Greens announce transport policy

Greg Barber
Greg Barber

THE Greens announced a new policy to re-open the Goldfields rail line on Wednesday. 

The "Geelong to Bendigo train service" policy states the party's support for a train line to link five major regional cities - Geelong, Ballarat, Maryborough, Castlemaine and Bendigo.

In an official statement the party said: "We know that people travel to nearby regional Victorian cities, and between them, not just to Melbourne.

"So our train services should link towns with regional cities, and link regional cities with each other," the statement read. 

"People will travel for work, education and health between regional centres with a decent train service."

Greens Member for the Northern Metropolitan Region Greg Barber said times had changed since passenger trains were withdrawn from the Goldfields rail lines in the 1970s.

"There's been a huge increase in population growth across that region with even more planned," Mr Barber said.

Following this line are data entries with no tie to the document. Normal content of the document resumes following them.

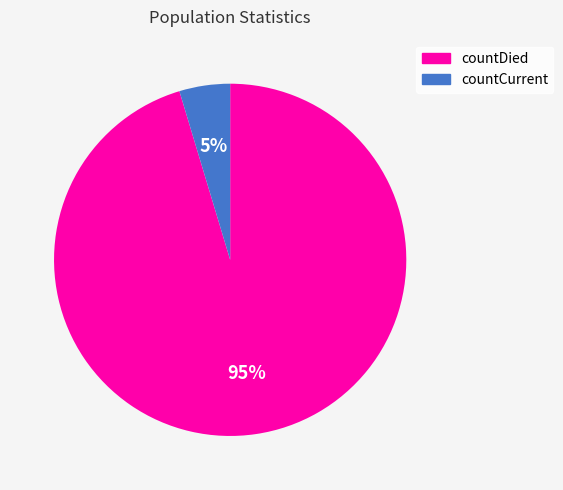

Is there any slice that represents more than half of the pie?

Yes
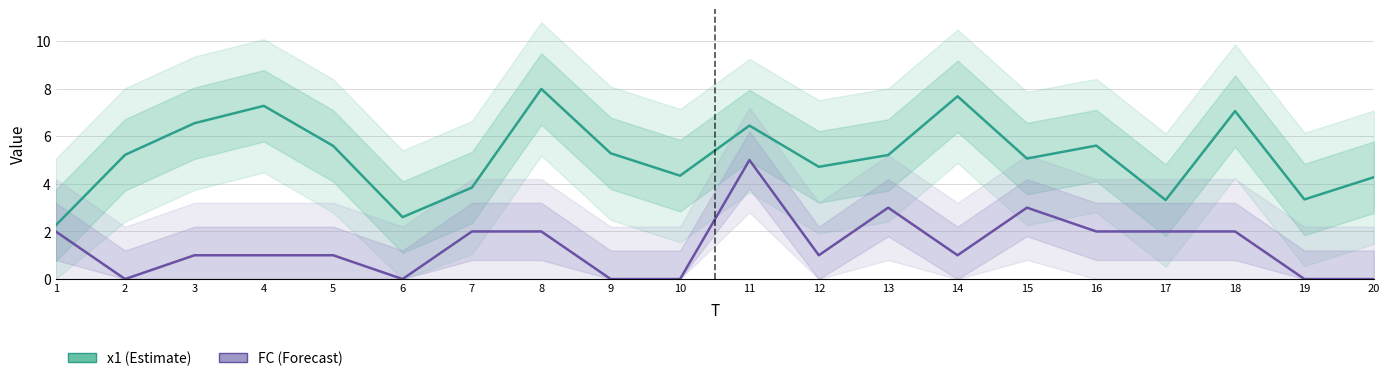

How many FC values are between 0 and 2?

17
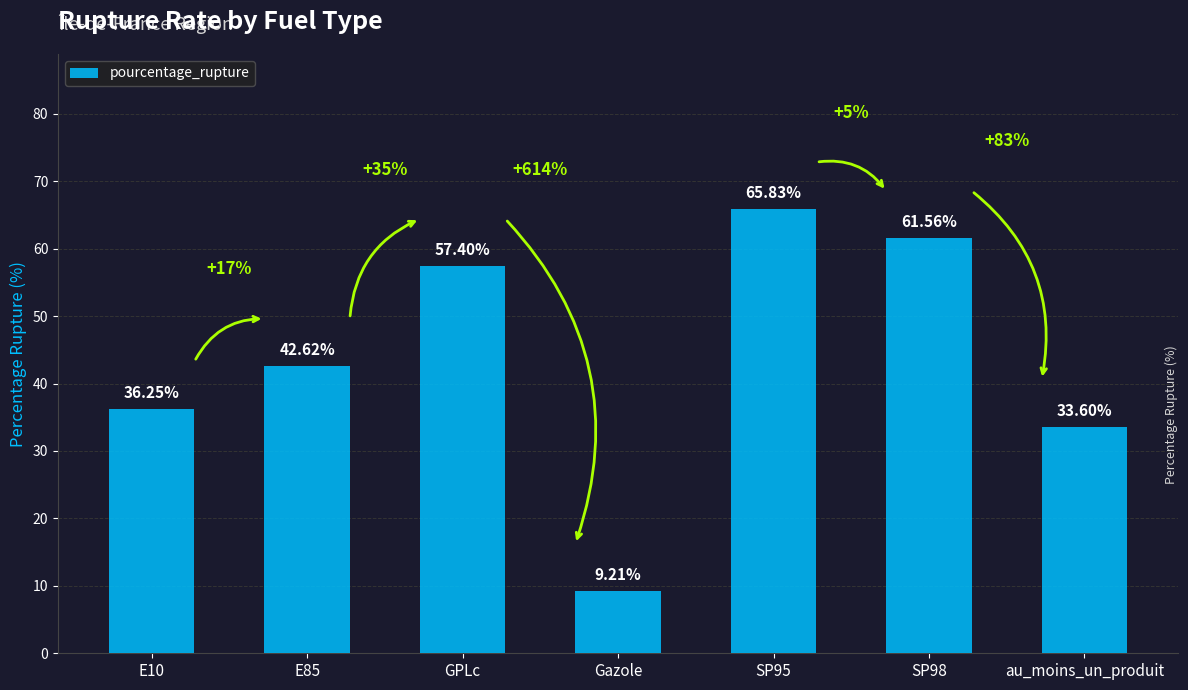

At which category does the chart reach its minimum across all series?

Gazole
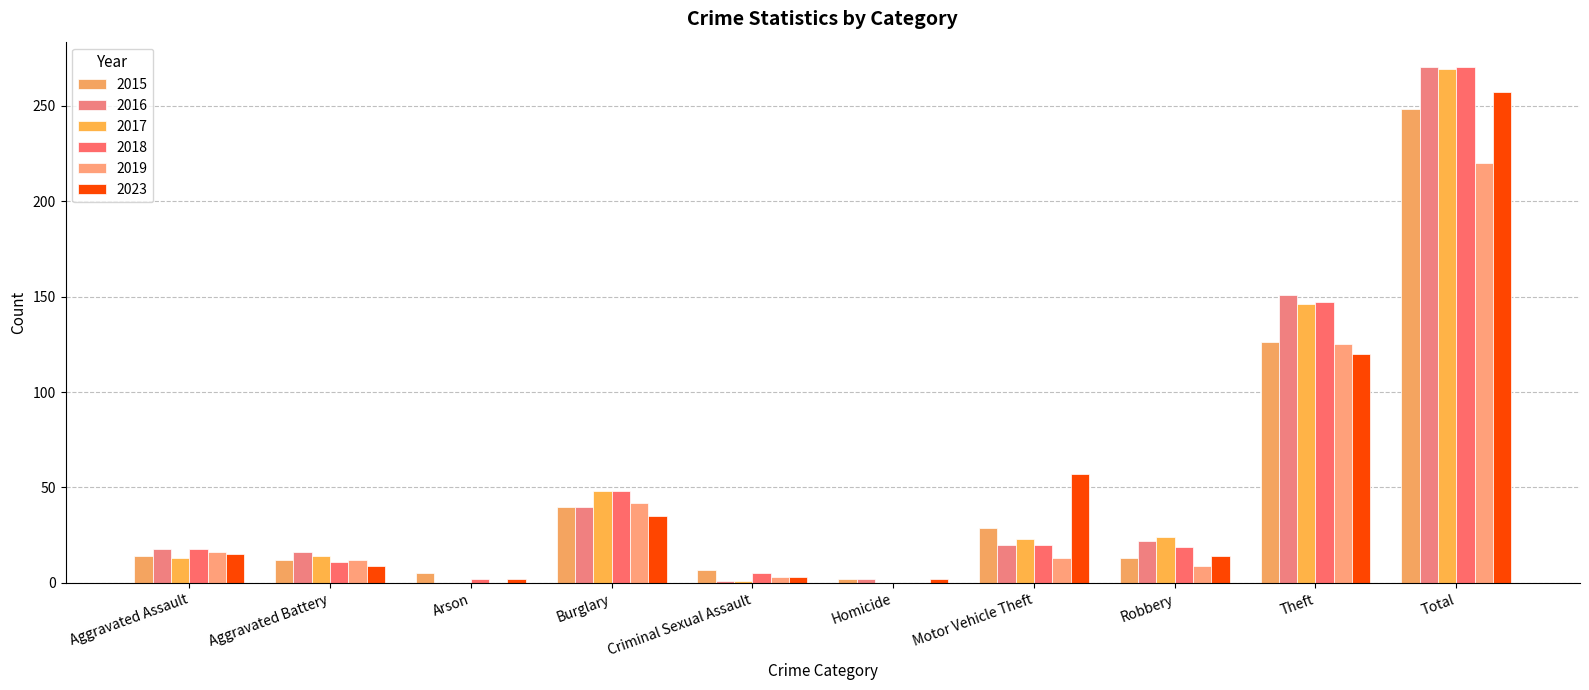

What is the difference between the highest and lowest values at Arson?

5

Mr Barber said the revival of the regional train network would enable people to live in one city and move easily to the other for work or study. 

"Once you build the services, then people make choices about where they live," he said.

"It’d be an absolute boom for the small towns."

The new policy said the re-opening of the rail lines should take place in three stages.

Stage one was to re-open the Geelong to Ballarat line with new low-cost stations at Bannockburn and Meredith to provide a commuter service for growing communities.

Stage two was to repair and rebuild the train line between Maryborough and Castlemaine, re-open Newstead station and build new low-cost stations at Carisbrook and Guildford.

Stage three was to upgrade to a faster service once the Geelong to Castlemaine service was established and then continue to Bendigo on existing tracks.

Mr Barber said the government had done a feasibility study for the rail line revival a year ago and decided not to proceed further because of estimated costs of nearly $1 billion. 

But he said the government added costs to the feasibility study to make the project appear too difficult.

"Then they just made assumptions that hardly anybody would use it," he said.

"It is a matter of political will and they don’t seem to have it for regional public transport in any area, not just this one," he said.

Mr Barber said, instead of the East-West tunnel planned for Melbourne, the money would be better spent on public transport. 

"For that money you could build a dream public transport system for city and country," he said.